University of California, Davis
Summer Interns: Matthew Mahavongtrakul and Christine Chaimanont
Project Title: Regulation of Odorant Receptor Gene Expression in Olfactory Sensory Neurons
Gong: Matt and Christine were undergraduate students in my lab for two years. Both of them have acquired sufficient research experience and techniques to contribute to the ongoing research in the lab. With the summer internship program support, they were able to devote the whole summer to research. As a result, they generated valuable data and are in the process of preparing a manuscript.
Mahavongtrakul: The research experience I gained at Dr. Gong's lab has helped me enormously. It was one of the reasons why I changed my career goals from being a medical doctor to obtaining my Ph.D. in neuroscience. Working for her has opened my eyes to the many puzzles of the brain for which there is no solution at the moment. Since I am applying to graduate school now, the skills and techniques that I have acquired through that internship will help me greatly in my graduate studies.

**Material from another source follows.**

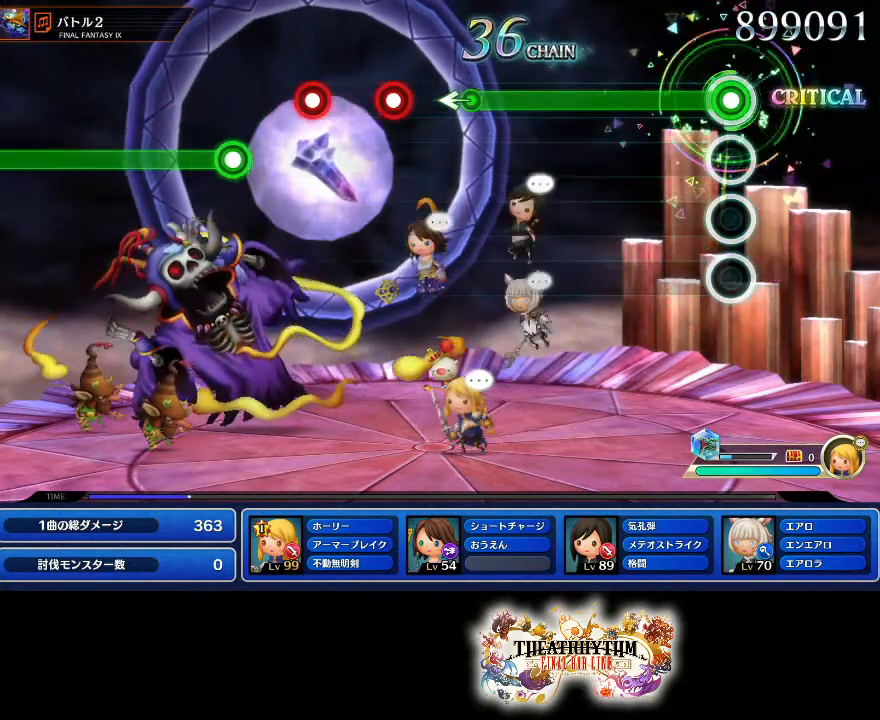
{"buttons": ["R2"], "left_stick": "center", "right_stick": "center", "events": []}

Chaimanont: The support for the summer internship program allowed me to continue research at Dr. Gong's lab. Because I spent the whole summer doing research, I was able to learn several new lab techniques, and I obtained data for a manuscript that we are planning to publish. In the future, I want to be a physician, and my experience at the lab has taught me the importance of medical research.
(l-r) Baxter and Takahashi
Mentor: Terry Takahashi, Ph.D.
University of Oregon
Summer Intern: Caitlin Baxter
Project Title: Masking in the Auditory System
Takahashi: When a sound comes from a speaker accompanied by an echo that is reflected off of nearby surfaces, people and other animals are aware of only the sound arriving directly from the speaker. This is called the "precedence effect." Caitlin conducted experiments designed to test the degree to which owls, an animal model of sound localization, can locate a sound when the similarity of a sound and its echo are varied systematically. This set of experiments will be the topic of her honor's thesis and will be presented at the 2010 Mid-Winter Meeting of the Association for Research in Otolaryngology.
Baxter: The summer internship allowed me to focus on research for my thesis instead of spending my time at a summer job with little or no relation to my career interests. The internship benefited me in multiple ways: it gave me the opportunity to focus on my research, and it allowed me to more fully experience what it is like to work in a research lab. This experience has reinforced my commitment to go to graduate school, as well as furthering progress on my senior thesis. I am very fortunate to have been chosen to participate in the summer internship program.
Mentor: Sharon Kujawa, Ph.D., and Charles Liberman, Ph.D.
Massachusetts Eye and Ear Infirmary, Harvard Medical School
Summer Intern: Ziwei Hao
Project Title: Basic and Clinical Studies of Noise-Induced and Age-Related Hearing Loss
Kujawa and Liberman: Our summer intern, Ziwei (Judy) Hao, is currently a chemistry undergraduate student at MIT. She came to us with very impressive credentials, having spent time in the laboratories of Drs. Amanda Lauer, Howard Francis, and Brad May at Johns Hopkins. During her time in the Eaton-Peabody Lab (EPL), she participated in our study of the dynamics of cochlear injury after noise exposure. Her experiences included morphometric analysis and quantification of noise-induced histopathology.
Hao: My interactions with my two wonderful mentors, Dr. Charles Liberman and Dr. Sharon Kujawa, along with many researchers and doctors in EPL, opened my eyes to the importance of research and applicable studies for patient care. Having enjoyed my work so much, I’ve decided to incorporate research into my profession as a physician. Thus, I plan to pursue an M.D./Ph.D. in the future so I will have a balance of research and medical practice.